Copyright © Karl Dahlke, 2023
When a substance gets hot enough, it glows. This was the idea of the light bulb - run electricity through a tungsten filament so that it gets hot and puts out a bright white light.
Rewind 1,000 years and consider a camp fire. The flames are superheated gases, and they emit infrared radiation, also known as heat, along with red, orange, and yellow light. Place an iron rod in the flames and leave it there for 20 minutes. It won't get as hot as the flames, but it might become red hot. Pull it out and carry it away from the fire, and view it on a dark night. It glows red. Eventually it cools, and the red glow fades.
Remember that red light has the lowest energy of all the colors of the rainbow. As the iron rod heats up, the first color it will produce is red. Faint red, just visible on a dark night, occurs at 460 °C, or 860 °F. Here is a table of shades of red, and the temperatures needed to produce them.
| Color | degrees C | degrees F |
|---|---|---|
| Faint Red | 500 | 930 |
| Blood Red | 580 | 1075 |
| Dark Cherry | 635 | 1175 |
| Medium Cherry | 690 | 1275 |
| Cherry | 745 | 1375 |
| Bright Cherry | 790 | 1450 |
Take a cherry red hot iron rod into a pitch dark room and run its light through a prism, as described in the previous chapter. You will see a band of red, fading away into orange. The light of any glowing hot object is always a smear of colors. It is never a single line, like one note on the piano. After all, we can't expect every atom in the iron rod to be exactly the same temperature. There will be variations, and different energy levels of electrons and shells, producing a range of light.
Allow the iron rod to cool, until it is faint red, then look at its light through the spectrum again. There is just one thin line of red, but it is still emitting a range of radiation. The rest is infrared, the light that carries heat, the light that we can't see.
As an object gets hotter, its smear of energy grows wider. To illustrate, press down on the leftmost notes of a piano with three fingers, and pretend like you are hearing the notes between these notes as well. Move your hand to the right, corresponding to a higher temperature. As you approach middle c, you have to press your entire hand down on the keyboard, spanning almost an octave. Further to the right, you need a hand and three fingers, and at the right of the piano, you will use both hands to span a dozen notes. The spread of radiation is wider as the object gets hotter. The frequency increases, and the spread increases. This applies to iron rods, and to stars.
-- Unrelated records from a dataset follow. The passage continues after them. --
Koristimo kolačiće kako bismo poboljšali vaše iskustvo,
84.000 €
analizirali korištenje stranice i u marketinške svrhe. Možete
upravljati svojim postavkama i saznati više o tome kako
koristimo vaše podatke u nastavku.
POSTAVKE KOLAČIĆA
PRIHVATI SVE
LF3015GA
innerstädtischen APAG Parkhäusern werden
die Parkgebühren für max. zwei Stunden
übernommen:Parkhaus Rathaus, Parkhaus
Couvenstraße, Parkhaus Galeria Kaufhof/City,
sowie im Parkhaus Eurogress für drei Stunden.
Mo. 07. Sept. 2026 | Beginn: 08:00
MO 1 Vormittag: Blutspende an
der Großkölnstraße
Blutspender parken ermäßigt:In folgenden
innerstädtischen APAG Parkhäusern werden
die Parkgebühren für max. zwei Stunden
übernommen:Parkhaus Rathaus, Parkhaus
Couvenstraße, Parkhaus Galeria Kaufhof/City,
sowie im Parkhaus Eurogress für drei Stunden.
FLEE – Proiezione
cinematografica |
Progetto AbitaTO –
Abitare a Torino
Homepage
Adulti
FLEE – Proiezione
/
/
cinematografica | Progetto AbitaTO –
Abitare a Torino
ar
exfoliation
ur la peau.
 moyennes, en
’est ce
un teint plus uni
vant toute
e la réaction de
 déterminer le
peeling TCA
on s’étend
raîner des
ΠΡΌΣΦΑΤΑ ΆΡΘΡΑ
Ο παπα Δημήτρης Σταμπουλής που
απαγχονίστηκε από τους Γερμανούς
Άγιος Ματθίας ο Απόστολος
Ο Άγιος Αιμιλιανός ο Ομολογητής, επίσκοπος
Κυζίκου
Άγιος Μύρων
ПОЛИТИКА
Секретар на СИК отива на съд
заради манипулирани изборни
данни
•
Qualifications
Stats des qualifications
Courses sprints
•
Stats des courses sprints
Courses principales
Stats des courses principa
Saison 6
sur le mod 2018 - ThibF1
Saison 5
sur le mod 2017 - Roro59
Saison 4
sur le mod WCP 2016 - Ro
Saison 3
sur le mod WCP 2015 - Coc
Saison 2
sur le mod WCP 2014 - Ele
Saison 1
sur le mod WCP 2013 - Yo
Let's apply this idea to stars. There are big stars, little stars, stars that burn fast and furious and die in a few million years, and stars that burn slow and steady for ten trillion years. The temperature of the star determines its color. Let's begin with stars that are just 3,000 °C. They have enough energy to radiate red light, and maybe a little orange. Such a star might be small, a red dwarf, or large enough to reach the orbit of Jupiter, a red giant, but in either case, the surface is red hot. You can find these red stars in the sky. They are in the minority but they're there. Betelgeuse is most notable, as the tenth brightest star in the night sky. It is located in the constellation Orion,
Turn up the heat, and the star generates almost half of the rainbow. To our eyes, it shines orange, or pale yellow.
When a star is the temperature of our sun, 6,000 °C, 10,000 °F, it covers the entire rainbow, and infrared below, and ultraviolet above. It is like pressing your entire hand on the piano, from C4 to C5. The star is white, because all the colors together make white. Sometimes our sun appears yellow during the day, or red at sunset, but these are atmospheric effects. People on the Space Staation know that our sun is pure white.
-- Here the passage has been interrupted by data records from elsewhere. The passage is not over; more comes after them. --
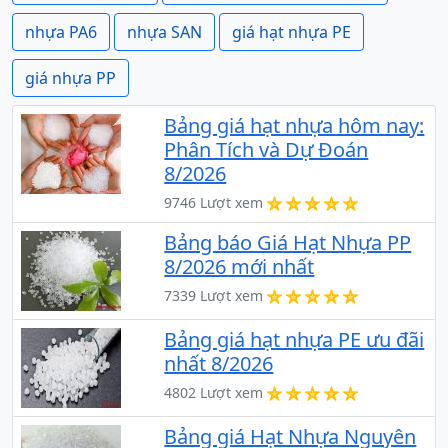
nhựa PA6
nhựa SAN
giá hạt nhựa PE
giá nhựa PP
Bảng giá hạt nhựa hôm nay:
Phân Tích và Dự Đoán
8/2026
9746 Lượt xem
Bảng báo Giá Hạt Nhựa PP
8/2026 mới nhất
7339 Lượt xem
Bảng giá hạt nhựa PE ưu đãi
nhất 8/2026
4802 Lượt xem
Bảng giá Hạt Nhựa Nguyên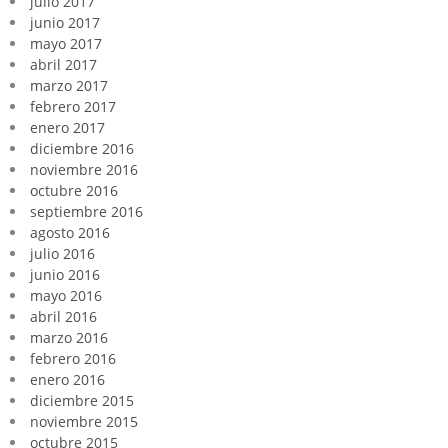
julio 2017
junio 2017
mayo 2017
abril 2017
marzo 2017
febrero 2017
enero 2017
diciembre 2016
noviembre 2016
octubre 2016
septiembre 2016
agosto 2016
julio 2016
junio 2016
mayo 2016
abril 2016
marzo 2016
febrero 2016
enero 2016
diciembre 2015
noviembre 2015
octubre 2015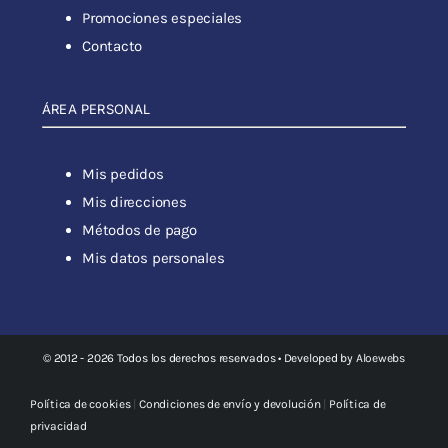
Promociones especiales
Contacto
ÁREA PERSONAL
Mis pedidos
Mis direcciones
Métodos de pago
Mis datos personales
© 2012 - 2026 Todos los derechos reservados • Developed by
Aloewebs
Política de cookies
|
Condiciones de envío y devolución
|
Política de
privacidad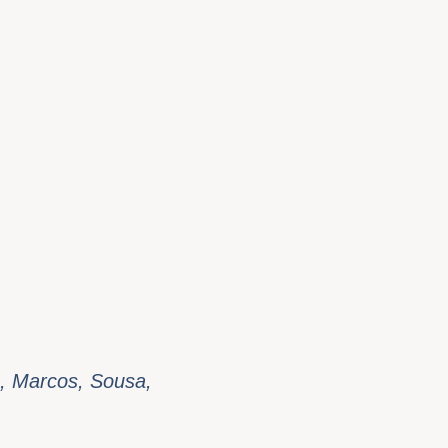
a, Marcos, Sousa,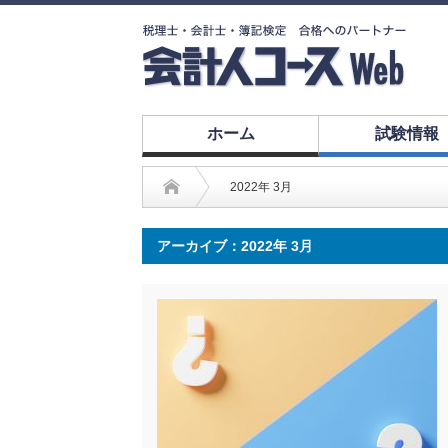
ホーム
試験情報
2022年 3月
アーカイブ：2022年 3月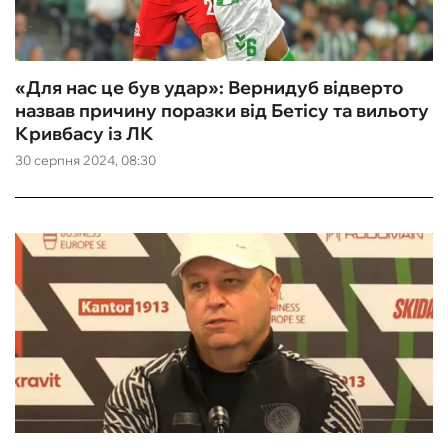
«Для нас це був удар»: Вернидуб відверто
назвав причину поразки від Бетісу та вильоту
Кривбасу із ЛК
30 серпня 2024, 08:30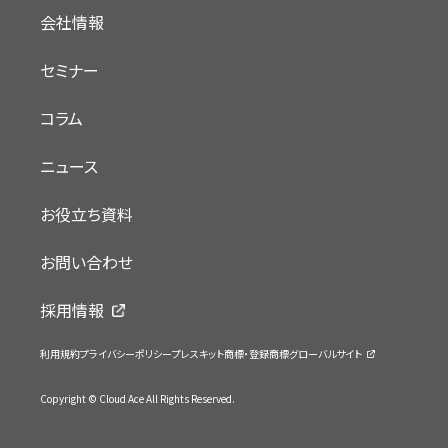
会社情報
セミナー
コラム
ニュース
お役立ち資料
お問い合わせ
採用情報
利用規約
プライバシーポリシー
プレスキット
商標・登録商標
グローバルサイト
Copyright © Cloud Ace All Rights Reserved.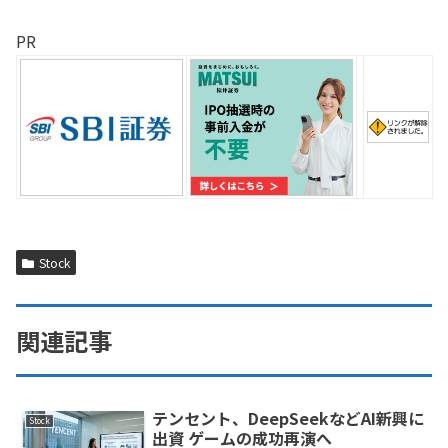
PR
Stock
関連記事
テンセント、DeepSeekなどAI新興に
Stock
出資 ゲームの成功再演へ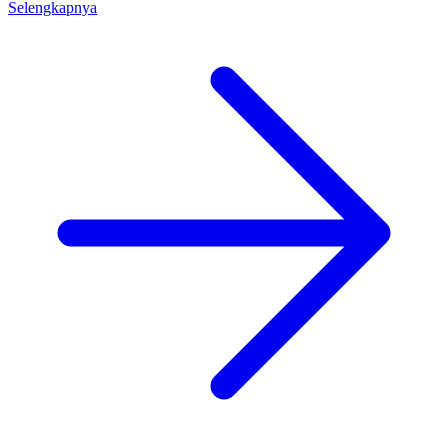
Selengkapnya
So why can't a star be green? If the star is hot enough to produce green, it also produces the colors around green. You can't just hit one note on the piano with one finger, you have to use your whole hand. Green brings in yellow below, and blue above. A star that is the perfect temperature to produce green, produces all the colors, and shines white.
Other colors are also impossible. A star can't be purple. Purple is red + blue, but if a star was the right temperature for red and blue, it would have to generate all the colors in between. It would be white.
Make the star hotter still, and it produces more blue and less red. We are climbing through and beyond the traditional rainbow. It shines blu-white. A very large and very hot star emits mostly ultraviolet radiation. Blue is at the bottom of its energy smear, thus it looks blue to us. Here are the possible colors, from coolest to hottest.
The vast majority of visible stars in the night sky are white, but all colors are there if you look for them. Blue is particularly rare, since those stars are short-lived. Such a star would have to be born yesterday, to be seen by us today. You can find blue stars in the Pleiades. You'll need at least a hand telescope to zoom in on them and see the color.
We have never found, in the night sky, an isolated color, or a single frequency radio wave. The natural processes that generate energy are noisy, and sloppy. They produce a wide range of signals. If we ever found a green star, or a single color, or a 165.5 megahertz radio wave in the sky, that would indicate extraterestrial intelligence and technology.